Projeto prioriza advogados em órgãos públicos de São Paulo
Projeto de lei propõe atendimento prioritário a advogados em órgãos públicos de São Paulo.
O vereador Sargento Nantes (PP) apresentou um projeto de lei à Câmara Municipal de São Paulo que visa garantir atendimento prioritário a advogados e estagiários de direito em órgãos da administração pública municipal. A proposta busca assegurar um acesso mais rápido a serviços administrativos essenciais para o exercício da advocacia.
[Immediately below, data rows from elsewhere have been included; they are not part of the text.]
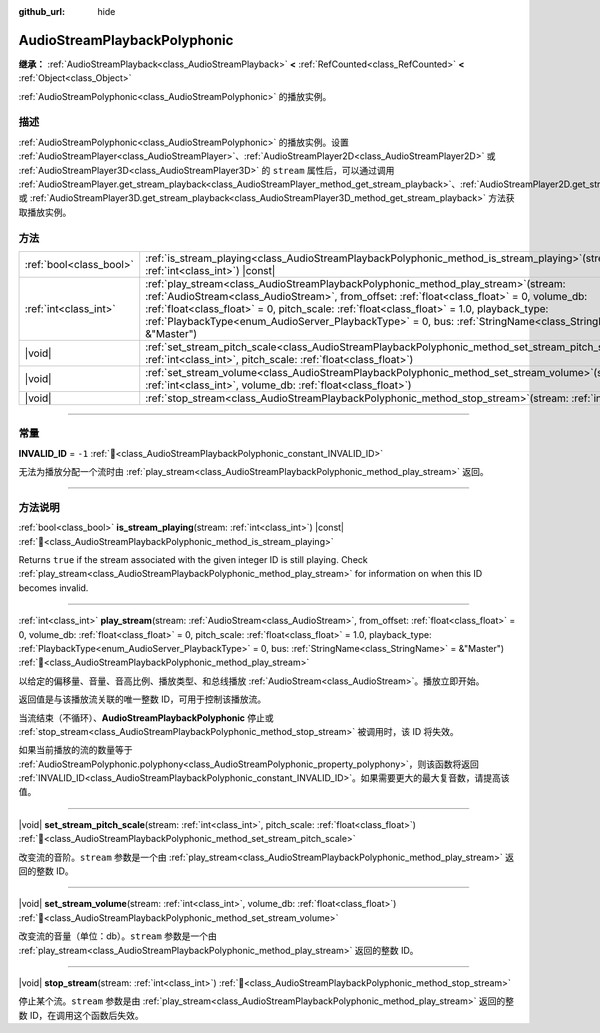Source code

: :github_url: hide

.. DO NOT EDIT THIS FILE!!!
.. Generated automatically from Godot engine sources.
.. Generator: https://github.com/godotengine/godot/tree/master/doc/tools/make_rst.py.
.. XML source: https://github.com/godotengine/godot/tree/master/doc/classes/AudioStreamPlaybackPolyphonic.xml.

.. _class_AudioStreamPlaybackPolyphonic:

AudioStreamPlaybackPolyphonic
=============================

**继承：** :ref:`AudioStreamPlayback<class_AudioStreamPlayback>` **<** :ref:`RefCounted<class_RefCounted>` **<** :ref:`Object<class_Object>`

:ref:`AudioStreamPolyphonic<class_AudioStreamPolyphonic>` 的播放实例。

.. rst-class:: classref-introduction-group

描述
----

:ref:`AudioStreamPolyphonic<class_AudioStreamPolyphonic>` 的播放实例。设置 :ref:`AudioStreamPlayer<class_AudioStreamPlayer>`\ 、\ :ref:`AudioStreamPlayer2D<class_AudioStreamPlayer2D>` 或 :ref:`AudioStreamPlayer3D<class_AudioStreamPlayer3D>` 的 ``stream`` 属性后，可以通过调用 :ref:`AudioStreamPlayer.get_stream_playback<class_AudioStreamPlayer_method_get_stream_playback>`\ 、\ :ref:`AudioStreamPlayer2D.get_stream_playback<class_AudioStreamPlayer2D_method_get_stream_playback>` 或 :ref:`AudioStreamPlayer3D.get_stream_playback<class_AudioStreamPlayer3D_method_get_stream_playback>` 方法获取播放实例。

.. rst-class:: classref-reftable-group

方法
----

.. table::
   :widths: auto

   +-------------------------+--------------------------------------------------------------------------------------------------------------------------------------------------------------------------------------------------------------------------------------------------------------------------------------------------------------------------------------------------------------------------------------------------------+
   | :ref:`bool<class_bool>` | :ref:`is_stream_playing<class_AudioStreamPlaybackPolyphonic_method_is_stream_playing>`\ (\ stream\: :ref:`int<class_int>`\ ) |const|                                                                                                                                                                                                                                                                   |
   +-------------------------+--------------------------------------------------------------------------------------------------------------------------------------------------------------------------------------------------------------------------------------------------------------------------------------------------------------------------------------------------------------------------------------------------------+
   | :ref:`int<class_int>`   | :ref:`play_stream<class_AudioStreamPlaybackPolyphonic_method_play_stream>`\ (\ stream\: :ref:`AudioStream<class_AudioStream>`, from_offset\: :ref:`float<class_float>` = 0, volume_db\: :ref:`float<class_float>` = 0, pitch_scale\: :ref:`float<class_float>` = 1.0, playback_type\: :ref:`PlaybackType<enum_AudioServer_PlaybackType>` = 0, bus\: :ref:`StringName<class_StringName>` = &"Master"\ ) |
   +-------------------------+--------------------------------------------------------------------------------------------------------------------------------------------------------------------------------------------------------------------------------------------------------------------------------------------------------------------------------------------------------------------------------------------------------+
   | |void|                  | :ref:`set_stream_pitch_scale<class_AudioStreamPlaybackPolyphonic_method_set_stream_pitch_scale>`\ (\ stream\: :ref:`int<class_int>`, pitch_scale\: :ref:`float<class_float>`\ )                                                                                                                                                                                                                        |
   +-------------------------+--------------------------------------------------------------------------------------------------------------------------------------------------------------------------------------------------------------------------------------------------------------------------------------------------------------------------------------------------------------------------------------------------------+
   | |void|                  | :ref:`set_stream_volume<class_AudioStreamPlaybackPolyphonic_method_set_stream_volume>`\ (\ stream\: :ref:`int<class_int>`, volume_db\: :ref:`float<class_float>`\ )                                                                                                                                                                                                                                    |
   +-------------------------+--------------------------------------------------------------------------------------------------------------------------------------------------------------------------------------------------------------------------------------------------------------------------------------------------------------------------------------------------------------------------------------------------------+
   | |void|                  | :ref:`stop_stream<class_AudioStreamPlaybackPolyphonic_method_stop_stream>`\ (\ stream\: :ref:`int<class_int>`\ )                                                                                                                                                                                                                                                                                       |
   +-------------------------+--------------------------------------------------------------------------------------------------------------------------------------------------------------------------------------------------------------------------------------------------------------------------------------------------------------------------------------------------------------------------------------------------------+

.. rst-class:: classref-section-separator

----

.. rst-class:: classref-descriptions-group

常量
----

.. _class_AudioStreamPlaybackPolyphonic_constant_INVALID_ID:

.. rst-class:: classref-constant

**INVALID_ID** = ``-1`` :ref:`🔗<class_AudioStreamPlaybackPolyphonic_constant_INVALID_ID>`

无法为播放分配一个流时由 :ref:`play_stream<class_AudioStreamPlaybackPolyphonic_method_play_stream>` 返回。

.. rst-class:: classref-section-separator

----

.. rst-class:: classref-descriptions-group

方法说明
--------

.. _class_AudioStreamPlaybackPolyphonic_method_is_stream_playing:

.. rst-class:: classref-method

:ref:`bool<class_bool>` **is_stream_playing**\ (\ stream\: :ref:`int<class_int>`\ ) |const| :ref:`🔗<class_AudioStreamPlaybackPolyphonic_method_is_stream_playing>`

Returns ``true`` if the stream associated with the given integer ID is still playing. Check :ref:`play_stream<class_AudioStreamPlaybackPolyphonic_method_play_stream>` for information on when this ID becomes invalid.

.. rst-class:: classref-item-separator

----

.. _class_AudioStreamPlaybackPolyphonic_method_play_stream:

.. rst-class:: classref-method

:ref:`int<class_int>` **play_stream**\ (\ stream\: :ref:`AudioStream<class_AudioStream>`, from_offset\: :ref:`float<class_float>` = 0, volume_db\: :ref:`float<class_float>` = 0, pitch_scale\: :ref:`float<class_float>` = 1.0, playback_type\: :ref:`PlaybackType<enum_AudioServer_PlaybackType>` = 0, bus\: :ref:`StringName<class_StringName>` = &"Master"\ ) :ref:`🔗<class_AudioStreamPlaybackPolyphonic_method_play_stream>`

以给定的偏移量、音量、音高比例、播放类型、和总线播放 :ref:`AudioStream<class_AudioStream>`\ 。播放立即开始。

返回值是与该播放流关联的唯一整数 ID，可用于控制该播放流。

当流结束（不循环）、\ **AudioStreamPlaybackPolyphonic** 停止或 :ref:`stop_stream<class_AudioStreamPlaybackPolyphonic_method_stop_stream>` 被调用时，该 ID 将失效。

如果当前播放的流的数量等于 :ref:`AudioStreamPolyphonic.polyphony<class_AudioStreamPolyphonic_property_polyphony>`\ ，则该函数将返回 :ref:`INVALID_ID<class_AudioStreamPlaybackPolyphonic_constant_INVALID_ID>`\ 。如果需要更大的最大复音数，请提高该值。

.. rst-class:: classref-item-separator

----

.. _class_AudioStreamPlaybackPolyphonic_method_set_stream_pitch_scale:

.. rst-class:: classref-method

|void| **set_stream_pitch_scale**\ (\ stream\: :ref:`int<class_int>`, pitch_scale\: :ref:`float<class_float>`\ ) :ref:`🔗<class_AudioStreamPlaybackPolyphonic_method_set_stream_pitch_scale>`

改变流的音阶。\ ``stream`` 参数是一个由 :ref:`play_stream<class_AudioStreamPlaybackPolyphonic_method_play_stream>` 返回的整数 ID。

.. rst-class:: classref-item-separator

----

.. _class_AudioStreamPlaybackPolyphonic_method_set_stream_volume:

.. rst-class:: classref-method

|void| **set_stream_volume**\ (\ stream\: :ref:`int<class_int>`, volume_db\: :ref:`float<class_float>`\ ) :ref:`🔗<class_AudioStreamPlaybackPolyphonic_method_set_stream_volume>`

改变流的音量（单位：db）。\ ``stream`` 参数是一个由 :ref:`play_stream<class_AudioStreamPlaybackPolyphonic_method_play_stream>` 返回的整数 ID。

.. rst-class:: classref-item-separator

----

.. _class_AudioStreamPlaybackPolyphonic_method_stop_stream:

.. rst-class:: classref-method

|void| **stop_stream**\ (\ stream\: :ref:`int<class_int>`\ ) :ref:`🔗<class_AudioStreamPlaybackPolyphonic_method_stop_stream>`

停止某个流。\ ``stream`` 参数是由 :ref:`play_stream<class_AudioStreamPlaybackPolyphonic_method_play_stream>` 返回的整数 ID，在调用这个函数后失效。

.. |virtual| replace:: :abbr:`virtual (本方法通常需要用户覆盖才能生效。)`
.. |const| replace:: :abbr:`const (本方法无副作用，不会修改该实例的任何成员变量。)`
.. |vararg| replace:: :abbr:`vararg (本方法除了能接受在此处描述的参数外，还能够继续接受任意数量的参数。)`
.. |constructor| replace:: :abbr:`constructor (本方法用于构造某个类型。)`
.. |static| replace:: :abbr:`static (调用本方法无需实例，可直接使用类名进行调用。)`
.. |operator| replace:: :abbr:`operator (本方法描述的是使用本类型作为左操作数的有效运算符。)`
.. |bitfield| replace:: :abbr:`BitField (这个值是由下列位标志构成位掩码的整数。)`
.. |void| replace:: :abbr:`void (无返回值。)`
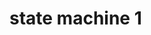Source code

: * state machine 1
\digraph[scale=0.5]{abc}{
    rankdir=LR;
    a->b->c
    a [label=<foo<SUP>bar</SUP>>];
}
De acordo com o texto, advogados e estagiários regularmente inscritos na Ordem dos Advogados do Brasil (OAB) terão prioridade no atendimento sempre que estiverem exercendo suas funções e devidamente identificados.
Para que o atendimento prioritário seja efetivado, o profissional deverá apresentar documentação que comprove a representação de um cliente, como procuração, mandado judicial, contrato de honorários ou declaração de atendimento.
A prioridade inclui acesso imediato aos balcões de atendimento dos órgãos municipais, isenção de filas comuns ou senhas gerais e atendimento direto por um servidor capacitado para resolver a demanda. Também está prevista a possibilidade de acesso a setores internos quando necessário, respeitando as normas de segurança.
A proposta ressalta que a prioridade para advogados não deve interferir no atendimento preferencial já garantido a idosos, gestantes, pessoas com deficiência, lactantes e pessoas com mobilidade reduzida, que continuarão a ter precedência. Os órgãos públicos municipais deverão afixar avisos em locais visíveis informando sobre esse direito, caso a lei seja aprovada.
Argumentos do autor
Na justificativa do projeto, o autor enfatiza a importância da advocacia na defesa dos direitos dos cidadãos e no funcionamento da Justiça. Sargento Nantes destaca que já existem repartições públicas onde advogados recebem atendimento prioritário e menciona a jurisprudência do STF, que determinou a implementação de políticas de acesso no âmbito do INSS.
“O STF afirmou que não se trata de privilégio, mas de um instrumento para garantir o acesso do cidadão à Justiça e à administração pública”, afirmou.
O vereador também mencionou que a Lei Orgânica do Município de São Paulo estabelece que a administração pública deve observar princípios como eficiência, celeridade e a garantia dos direitos individuais e coletivos, o que se alinha à proposta de uma norma que acelere o atendimento jurídico.
Além disso, o estatuto da OAB prevê prerrogativas que incluem o livre acesso de advogados a repartições públicas para obtenção de informações e exercício de atividades profissionais, bem como o atendimento por autoridades sem necessidade de agendamento e o livre exame de autos.
“Essas prerrogativas pressupõem atendimento prioritário, pois o advogado atua como representante do cidadão”, concluiu.